The year 1880 was notable for the retiral of two officials of the Society who had given long and faithful service. Mr Alexander, who had been treasurer almost from the beginning, was defeated at the annual meeting held in March, Mr James M‘Murran, Glasgow Eastern, receiving the greater number of votes. At the same meeting Mr Andrew Brown, who had been president of the Federation from 1872, intimated that it was not his intention to seek re-election, his reason for this course being that his society, Paisley Provident, had decided to open a bakery of their own. At the following quarterly meeting the delegates decided to present Mr Brown with £30 as a token of esteem for the manner in which he had conducted the business of the Society during the years in which he had been president. This decision called forth a protest from Paisley Equitable Society—in the first place from the committee of the society, and later by the authority of a quarterly meeting—but the committee of the Baking Federation held that as the decision had been that of the delegates the matter was one in which they could not interfere, and in due course the presentation to Mr Brown took place. Mr Alexander Fraser, Busby, was elected president in succession to Mr Brown, and during his term of office the Society entered on a period of prosperity much greater than any which had been experienced hitherto.
By the withdrawal of Johnstone and Parkhead societies the membership of the Federation now numbered only twenty-one societies, and for four quarters there was no addition. But although societies did not join up with the Federation very rapidly customers on a non-member basis were coming in. First there was a request from Allander Society for supplies, coupled with the promise that in a very short time an application for membership would follow, and the committee agreed to supply them provided that the accounts were settled fortnightly. In September the Society was admitted to membership. Owing to the coming withdrawal of Paisley Provident Society the committee took energetic steps to make good the deficit in the output which would occur when this took place. They selected Greenock district as a likely field to tap, with such good results that Greenock East-End Society soon became purchasers and were admitted to membership early in the following year. Port-Glasgow Society followed, and after a little Ann Street Society, Greenock, became a customer, to be followed shortly afterwards by Dalmuir, Clydebank, and Cowlairs societies.
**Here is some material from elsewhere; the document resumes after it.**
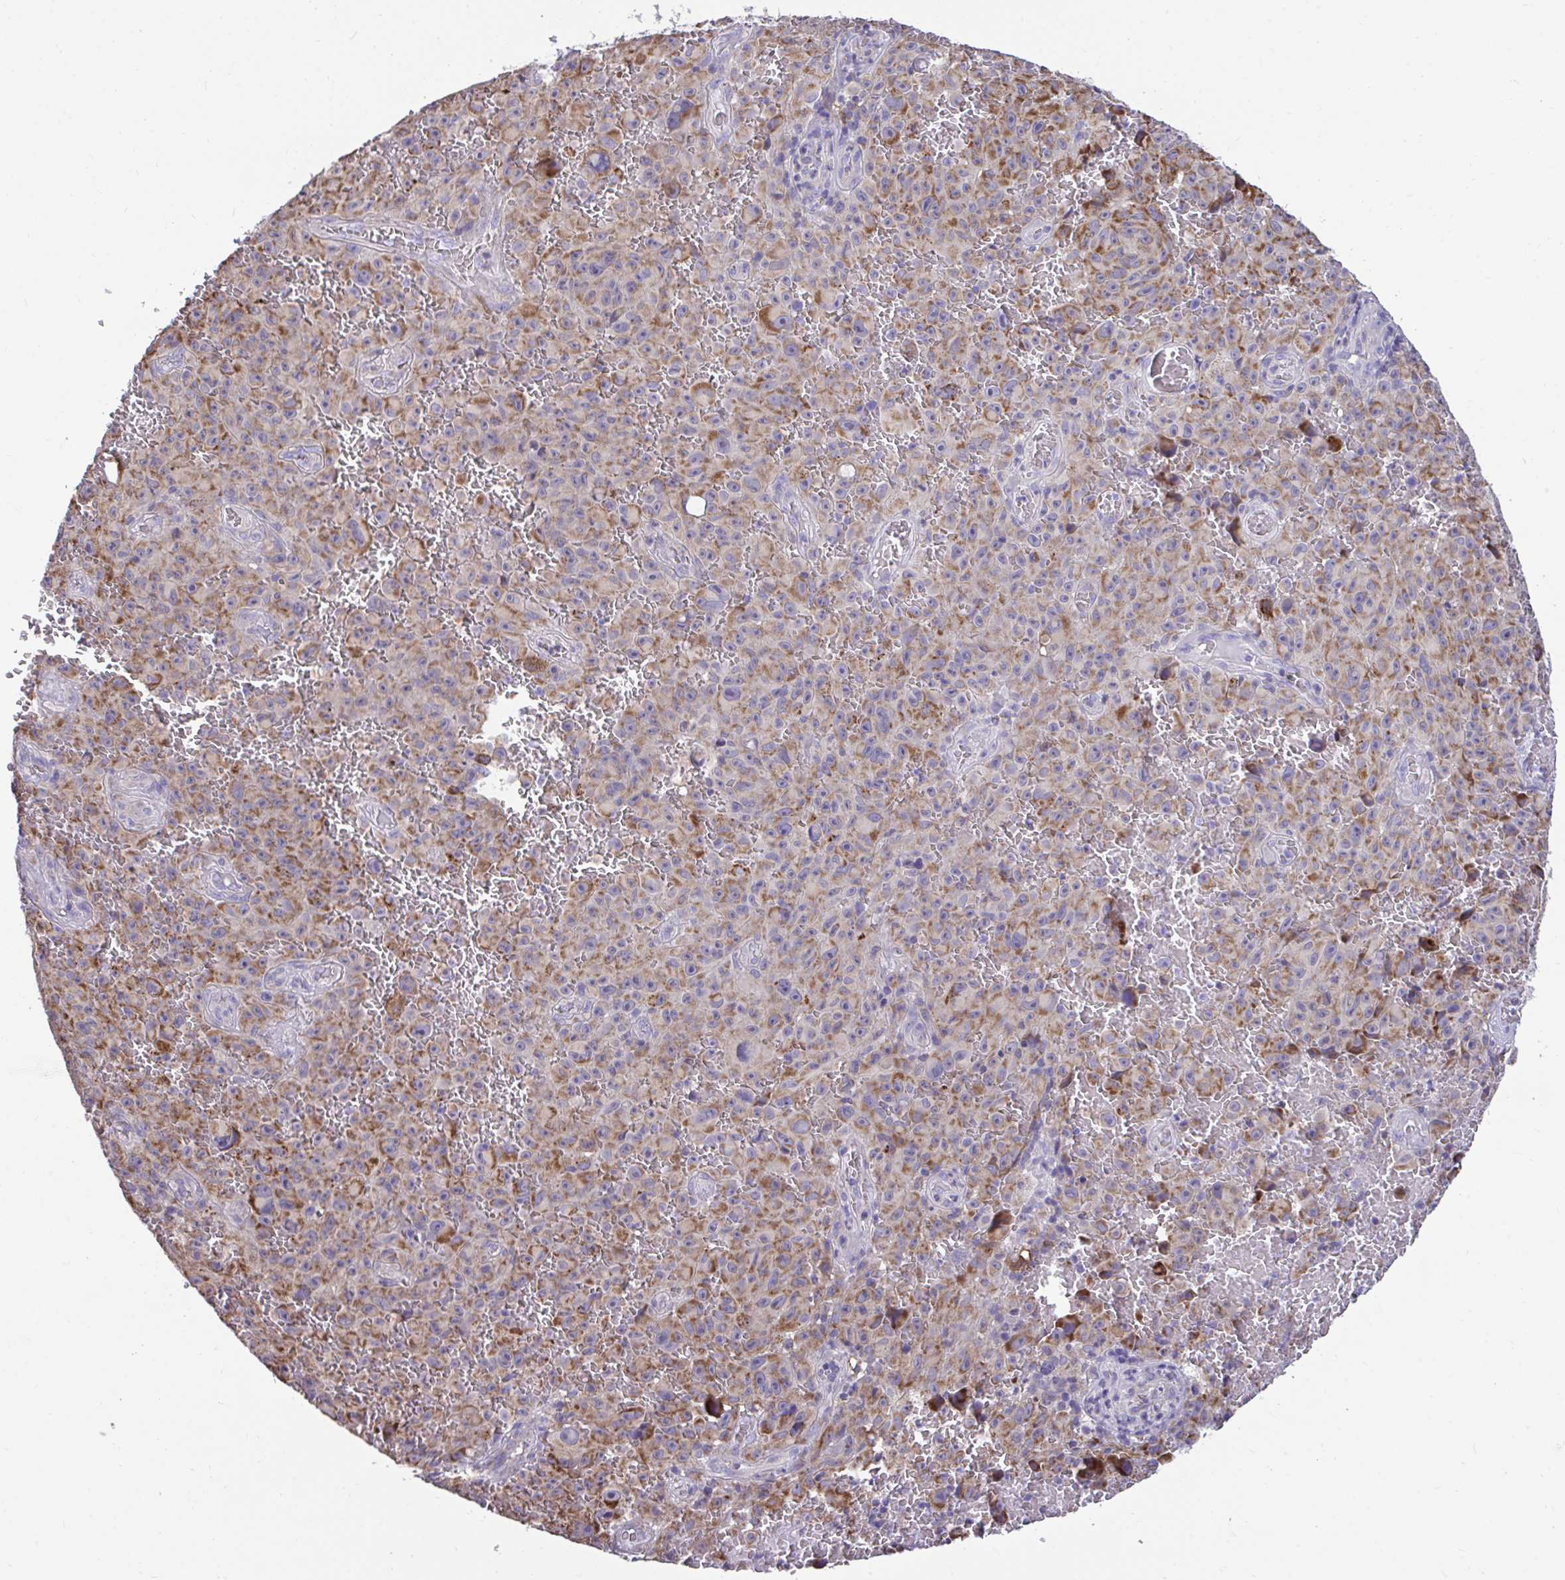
{"staining": {"intensity": "moderate", "quantity": ">75%", "location": "cytoplasmic/membranous"}, "tissue": "melanoma", "cell_type": "Tumor cells", "image_type": "cancer", "snomed": [{"axis": "morphology", "description": "Malignant melanoma, NOS"}, {"axis": "topography", "description": "Skin"}], "caption": "Melanoma stained for a protein demonstrates moderate cytoplasmic/membranous positivity in tumor cells.", "gene": "SARS2", "patient": {"sex": "female", "age": 82}}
Then came Clippens Society and Greenock Industrial. To get in all these societies, however, had taken nearly two years, and there had been decided fluctuations in the output during the period. With the withdrawal of Paisley Provident Society, notwithstanding the increased trade which came from Greenock, the number of sacks baked had dropped from 235 in the 48th quarter to 186 in the 51st; then there began a gradual rise until the 63rd quarter showed an average output of 267 sacks per week. The withdrawal of Paisley Provident Society had meant a loss to the Baking Society of trade amounting to about £2,000 a quarter.